Replace each "common name" in the entries below with "vernacular name". Keep every other part of the entries unchanged.

### Dataset excerpt
<<<<
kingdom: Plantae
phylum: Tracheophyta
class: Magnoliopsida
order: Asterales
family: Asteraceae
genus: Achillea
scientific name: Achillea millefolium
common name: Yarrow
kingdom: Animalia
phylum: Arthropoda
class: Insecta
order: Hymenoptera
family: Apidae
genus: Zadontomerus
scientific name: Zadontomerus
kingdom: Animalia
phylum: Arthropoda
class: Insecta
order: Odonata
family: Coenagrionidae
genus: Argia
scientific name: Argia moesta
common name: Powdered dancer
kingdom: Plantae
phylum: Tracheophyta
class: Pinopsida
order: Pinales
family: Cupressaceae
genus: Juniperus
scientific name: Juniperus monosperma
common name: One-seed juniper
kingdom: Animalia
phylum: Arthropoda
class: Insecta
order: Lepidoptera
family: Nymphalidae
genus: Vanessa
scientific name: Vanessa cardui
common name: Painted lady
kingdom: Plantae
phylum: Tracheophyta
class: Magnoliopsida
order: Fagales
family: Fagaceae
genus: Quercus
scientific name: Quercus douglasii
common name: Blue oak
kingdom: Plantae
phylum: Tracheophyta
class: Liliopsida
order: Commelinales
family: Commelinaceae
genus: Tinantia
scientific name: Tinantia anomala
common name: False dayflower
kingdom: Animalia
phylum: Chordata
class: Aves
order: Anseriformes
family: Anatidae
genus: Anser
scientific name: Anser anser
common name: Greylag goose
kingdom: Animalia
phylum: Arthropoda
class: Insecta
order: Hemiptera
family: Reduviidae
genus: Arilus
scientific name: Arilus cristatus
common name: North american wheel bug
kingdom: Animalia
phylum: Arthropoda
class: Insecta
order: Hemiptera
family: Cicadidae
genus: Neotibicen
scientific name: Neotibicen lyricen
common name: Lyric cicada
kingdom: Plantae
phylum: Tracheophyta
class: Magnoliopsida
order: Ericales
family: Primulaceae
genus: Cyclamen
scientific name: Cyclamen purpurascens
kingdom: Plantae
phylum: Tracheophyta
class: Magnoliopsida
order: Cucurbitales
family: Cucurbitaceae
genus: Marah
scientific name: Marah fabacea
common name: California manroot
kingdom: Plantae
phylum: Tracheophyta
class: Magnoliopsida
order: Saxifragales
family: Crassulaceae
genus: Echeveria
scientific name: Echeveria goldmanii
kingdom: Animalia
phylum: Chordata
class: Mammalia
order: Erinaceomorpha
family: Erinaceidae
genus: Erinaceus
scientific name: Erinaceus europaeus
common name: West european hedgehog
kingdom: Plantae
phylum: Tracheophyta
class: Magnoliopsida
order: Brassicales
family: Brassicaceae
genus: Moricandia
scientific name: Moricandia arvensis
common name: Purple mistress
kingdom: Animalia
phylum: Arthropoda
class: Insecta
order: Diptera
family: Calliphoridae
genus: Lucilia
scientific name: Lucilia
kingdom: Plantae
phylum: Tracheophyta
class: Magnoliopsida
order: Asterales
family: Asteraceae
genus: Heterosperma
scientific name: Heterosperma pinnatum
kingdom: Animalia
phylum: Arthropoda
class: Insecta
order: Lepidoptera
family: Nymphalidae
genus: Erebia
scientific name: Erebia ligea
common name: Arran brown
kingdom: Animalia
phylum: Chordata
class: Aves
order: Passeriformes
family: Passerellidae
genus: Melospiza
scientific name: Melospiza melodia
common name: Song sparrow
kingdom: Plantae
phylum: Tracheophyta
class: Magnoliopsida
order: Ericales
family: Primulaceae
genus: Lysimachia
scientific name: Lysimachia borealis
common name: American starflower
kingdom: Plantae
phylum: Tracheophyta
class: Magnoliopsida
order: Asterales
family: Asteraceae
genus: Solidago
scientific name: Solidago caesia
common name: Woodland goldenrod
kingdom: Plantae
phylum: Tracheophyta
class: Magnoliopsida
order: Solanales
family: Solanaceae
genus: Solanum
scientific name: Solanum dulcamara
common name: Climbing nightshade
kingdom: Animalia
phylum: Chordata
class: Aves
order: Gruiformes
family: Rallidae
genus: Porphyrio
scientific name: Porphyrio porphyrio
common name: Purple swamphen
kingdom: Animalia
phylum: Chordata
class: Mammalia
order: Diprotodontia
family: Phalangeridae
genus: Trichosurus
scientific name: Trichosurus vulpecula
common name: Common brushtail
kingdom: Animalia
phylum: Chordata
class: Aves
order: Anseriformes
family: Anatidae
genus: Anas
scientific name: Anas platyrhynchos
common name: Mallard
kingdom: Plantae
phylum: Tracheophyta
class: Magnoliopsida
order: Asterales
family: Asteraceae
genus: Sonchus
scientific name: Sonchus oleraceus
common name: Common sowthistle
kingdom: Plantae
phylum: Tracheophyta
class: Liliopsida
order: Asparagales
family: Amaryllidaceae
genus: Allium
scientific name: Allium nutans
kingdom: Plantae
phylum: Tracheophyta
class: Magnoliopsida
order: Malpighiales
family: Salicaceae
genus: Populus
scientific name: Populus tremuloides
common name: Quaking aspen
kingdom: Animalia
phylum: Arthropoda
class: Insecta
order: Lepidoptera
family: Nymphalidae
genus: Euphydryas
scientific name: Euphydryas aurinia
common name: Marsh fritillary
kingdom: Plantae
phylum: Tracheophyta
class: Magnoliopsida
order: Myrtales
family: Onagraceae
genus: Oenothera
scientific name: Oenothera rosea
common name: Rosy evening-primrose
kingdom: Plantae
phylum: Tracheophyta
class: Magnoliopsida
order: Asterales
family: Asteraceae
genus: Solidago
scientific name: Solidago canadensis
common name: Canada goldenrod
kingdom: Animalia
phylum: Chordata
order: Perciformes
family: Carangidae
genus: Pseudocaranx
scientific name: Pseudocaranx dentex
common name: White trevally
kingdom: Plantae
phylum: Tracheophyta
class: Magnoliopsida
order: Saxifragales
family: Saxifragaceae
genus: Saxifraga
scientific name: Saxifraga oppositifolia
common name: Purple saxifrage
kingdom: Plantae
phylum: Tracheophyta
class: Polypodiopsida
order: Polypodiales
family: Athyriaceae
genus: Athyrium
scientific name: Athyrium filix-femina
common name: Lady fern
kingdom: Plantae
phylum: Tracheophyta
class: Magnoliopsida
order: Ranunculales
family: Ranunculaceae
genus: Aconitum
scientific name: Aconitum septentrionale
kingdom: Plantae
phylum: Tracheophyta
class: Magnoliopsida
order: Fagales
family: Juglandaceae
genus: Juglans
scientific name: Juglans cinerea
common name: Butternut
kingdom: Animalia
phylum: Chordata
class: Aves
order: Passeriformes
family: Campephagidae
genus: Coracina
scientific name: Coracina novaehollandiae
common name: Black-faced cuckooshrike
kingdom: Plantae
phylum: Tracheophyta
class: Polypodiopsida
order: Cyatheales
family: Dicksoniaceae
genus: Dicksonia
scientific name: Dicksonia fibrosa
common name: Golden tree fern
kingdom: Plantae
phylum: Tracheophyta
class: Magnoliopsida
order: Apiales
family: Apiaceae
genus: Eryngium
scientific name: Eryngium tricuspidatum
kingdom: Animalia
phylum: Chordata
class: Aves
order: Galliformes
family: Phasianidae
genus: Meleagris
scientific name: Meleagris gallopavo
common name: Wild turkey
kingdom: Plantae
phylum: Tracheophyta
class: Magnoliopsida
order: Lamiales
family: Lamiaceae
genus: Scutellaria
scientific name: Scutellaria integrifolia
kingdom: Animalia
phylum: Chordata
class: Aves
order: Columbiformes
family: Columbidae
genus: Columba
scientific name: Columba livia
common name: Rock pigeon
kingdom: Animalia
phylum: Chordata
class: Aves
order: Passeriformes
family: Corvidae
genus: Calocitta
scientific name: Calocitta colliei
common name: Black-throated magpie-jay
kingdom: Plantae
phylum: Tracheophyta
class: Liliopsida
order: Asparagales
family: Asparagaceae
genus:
>>>>
### Answer in full
kingdom: Plantae
phylum: Tracheophyta
class: Magnoliopsida
order: Asterales
family: Asteraceae
genus: Achillea
scientific name: Achillea millefolium
vernacular name: Yarrow
kingdom: Animalia
phylum: Arthropoda
class: Insecta
order: Hymenoptera
family: Apidae
genus: Zadontomerus
scientific name: Zadontomerus
kingdom: Animalia
phylum: Arthropoda
class: Insecta
order: Odonata
family: Coenagrionidae
genus: Argia
scientific name: Argia moesta
vernacular name: Powdered dancer
kingdom: Plantae
phylum: Tracheophyta
class: Pinopsida
order: Pinales
family: Cupressaceae
genus: Juniperus
scientific name: Juniperus monosperma
vernacular name: One-seed juniper
kingdom: Animalia
phylum: Arthropoda
class: Insecta
order: Lepidoptera
family: Nymphalidae
genus: Vanessa
scientific name: Vanessa cardui
vernacular name: Painted lady
kingdom: Plantae
phylum: Tracheophyta
class: Magnoliopsida
order: Fagales
family: Fagaceae
genus: Quercus
scientific name: Quercus douglasii
vernacular name: Blue oak
kingdom: Plantae
phylum: Tracheophyta
class: Liliopsida
order: Commelinales
family: Commelinaceae
genus: Tinantia
scientific name: Tinantia anomala
vernacular name: False dayflower
kingdom: Animalia
phylum: Chordata
class: Aves
order: Anseriformes
family: Anatidae
genus: Anser
scientific name: Anser anser
vernacular name: Greylag goose
kingdom: Animalia
phylum: Arthropoda
class: Insecta
order: Hemiptera
family: Reduviidae
genus: Arilus
scientific name: Arilus cristatus
vernacular name: North american wheel bug
kingdom: Animalia
phylum: Arthropoda
class: Insecta
order: Hemiptera
family: Cicadidae
genus: Neotibicen
scientific name: Neotibicen lyricen
vernacular name: Lyric cicada
kingdom: Plantae
phylum: Tracheophyta
class: Magnoliopsida
order: Ericales
family: Primulaceae
genus: Cyclamen
scientific name: Cyclamen purpurascens
kingdom: Plantae
phylum: Tracheophyta
class: Magnoliopsida
order: Cucurbitales
family: Cucurbitaceae
genus: Marah
scientific name: Marah fabacea
vernacular name: California manroot
kingdom: Plantae
phylum: Tracheophyta
class: Magnoliopsida
order: Saxifragales
family: Crassulaceae
genus: Echeveria
scientific name: Echeveria goldmanii
kingdom: Animalia
phylum: Chordata
class: Mammalia
order: Erinaceomorpha
family: Erinaceidae
genus: Erinaceus
scientific name: Erinaceus europaeus
vernacular name: West european hedgehog
kingdom: Plantae
phylum: Tracheophyta
class: Magnoliopsida
order: Brassicales
family: Brassicaceae
genus: Moricandia
scientific name: Moricandia arvensis
vernacular name: Purple mistress
kingdom: Animalia
phylum: Arthropoda
class: Insecta
order: Diptera
family: Calliphoridae
genus: Lucilia
scientific name: Lucilia
kingdom: Plantae
phylum: Tracheophyta
class: Magnoliopsida
order: Asterales
family: Asteraceae
genus: Heterosperma
scientific name: Heterosperma pinnatum
kingdom: Animalia
phylum: Arthropoda
class: Insecta
order: Lepidoptera
family: Nymphalidae
genus: Erebia
scientific name: Erebia ligea
vernacular name: Arran brown
kingdom: Animalia
phylum: Chordata
class: Aves
order: Passeriformes
family: Passerellidae
genus: Melospiza
scientific name: Melospiza melodia
vernacular name: Song sparrow
kingdom: Plantae
phylum: Tracheophyta
class: Magnoliopsida
order: Ericales
family: Primulaceae
genus: Lysimachia
scientific name: Lysimachia borealis
vernacular name: American starflower
kingdom: Plantae
phylum: Tracheophyta
class: Magnoliopsida
order: Asterales
family: Asteraceae
genus: Solidago
scientific name: Solidago caesia
vernacular name: Woodland goldenrod
kingdom: Plantae
phylum: Tracheophyta
class: Magnoliopsida
order: Solanales
family: Solanaceae
genus: Solanum
scientific name: Solanum dulcamara
vernacular name: Climbing nightshade
kingdom: Animalia
phylum: Chordata
class: Aves
order: Gruiformes
family: Rallidae
genus: Porphyrio
scientific name: Porphyrio porphyrio
vernacular name: Purple swamphen
kingdom: Animalia
phylum: Chordata
class: Mammalia
order: Diprotodontia
family: Phalangeridae
genus: Trichosurus
scientific name: Trichosurus vulpecula
vernacular name: Common brushtail
kingdom: Animalia
phylum: Chordata
class: Aves
order: Anseriformes
family: Anatidae
genus: Anas
scientific name: Anas platyrhynchos
vernacular name: Mallard
kingdom: Plantae
phylum: Tracheophyta
class: Magnoliopsida
order: Asterales
family: Asteraceae
genus: Sonchus
scientific name: Sonchus oleraceus
vernacular name: Common sowthistle
kingdom: Plantae
phylum: Tracheophyta
class: Liliopsida
order: Asparagales
family: Amaryllidaceae
genus: Allium
scientific name: Allium nutans
kingdom: Plantae
phylum: Tracheophyta
class: Magnoliopsida
order: Malpighiales
family: Salicaceae
genus: Populus
scientific name: Populus tremuloides
vernacular name: Quaking aspen
kingdom: Animalia
phylum: Arthropoda
class: Insecta
order: Lepidoptera
family: Nymphalidae
genus: Euphydryas
scientific name: Euphydryas aurinia
vernacular name: Marsh fritillary
kingdom: Plantae
phylum: Tracheophyta
class: Magnoliopsida
order: Myrtales
family: Onagraceae
genus: Oenothera
scientific name: Oenothera rosea
vernacular name: Rosy evening-primrose
kingdom: Plantae
phylum: Tracheophyta
class: Magnoliopsida
order: Asterales
family: Asteraceae
genus: Solidago
scientific name: Solidago canadensis
vernacular name: Canada goldenrod
kingdom: Animalia
phylum: Chordata
order: Perciformes
family: Carangidae
genus: Pseudocaranx
scientific name: Pseudocaranx dentex
vernacular name: White trevally
kingdom: Plantae
phylum: Tracheophyta
class: Magnoliopsida
order: Saxifragales
family: Saxifragaceae
genus: Saxifraga
scientific name: Saxifraga oppositifolia
vernacular name: Purple saxifrage
kingdom: Plantae
phylum: Tracheophyta
class: Polypodiopsida
order: Polypodiales
family: Athyriaceae
genus: Athyrium
scientific name: Athyrium filix-femina
vernacular name: Lady fern
kingdom: Plantae
phylum: Tracheophyta
class: Magnoliopsida
order: Ranunculales
family: Ranunculaceae
genus: Aconitum
scientific name: Aconitum septentrionale
kingdom: Plantae
phylum: Tracheophyta
class: Magnoliopsida
order: Fagales
family: Juglandaceae
genus: Juglans
scientific name: Juglans cinerea
vernacular name: Butternut
kingdom: Animalia
phylum: Chordata
class: Aves
order: Passeriformes
family: Campephagidae
genus: Coracina
scientific name: Coracina novaehollandiae
vernacular name: Black-faced cuckooshrike
kingdom: Plantae
phylum: Tracheophyta
class: Polypodiopsida
order: Cyatheales
family: Dicksoniaceae
genus: Dicksonia
scientific name: Dicksonia fibrosa
vernacular name: Golden tree fern
kingdom: Plantae
phylum: Tracheophyta
class: Magnoliopsida
order: Apiales
family: Apiaceae
genus: Eryngium
scientific name: Eryngium tricuspidatum
kingdom: Animalia
phylum: Chordata
class: Aves
order: Galliformes
family: Phasianidae
genus: Meleagris
scientific name: Meleagris gallopavo
vernacular name: Wild turkey
kingdom: Plantae
phylum: Tracheophyta
class: Magnoliopsida
order: Lamiales
family: Lamiaceae
genus: Scutellaria
scientific name: Scutellaria integrifolia
kingdom: Animalia
phylum: Chordata
class: Aves
order: Columbiformes
family: Columbidae
genus: Columba
scientific name: Columba livia
vernacular name: Rock pigeon
kingdom: Animalia
phylum: Chordata
class: Aves
order: Passeriformes
family: Corvidae
genus: Calocitta
scientific name: Calocitta colliei
vernacular name: Black-throated magpie-jay
kingdom: Plantae
phylum: Tracheophyta
class: Liliopsida
order: Asparagales
family: Asparagaceae
genus:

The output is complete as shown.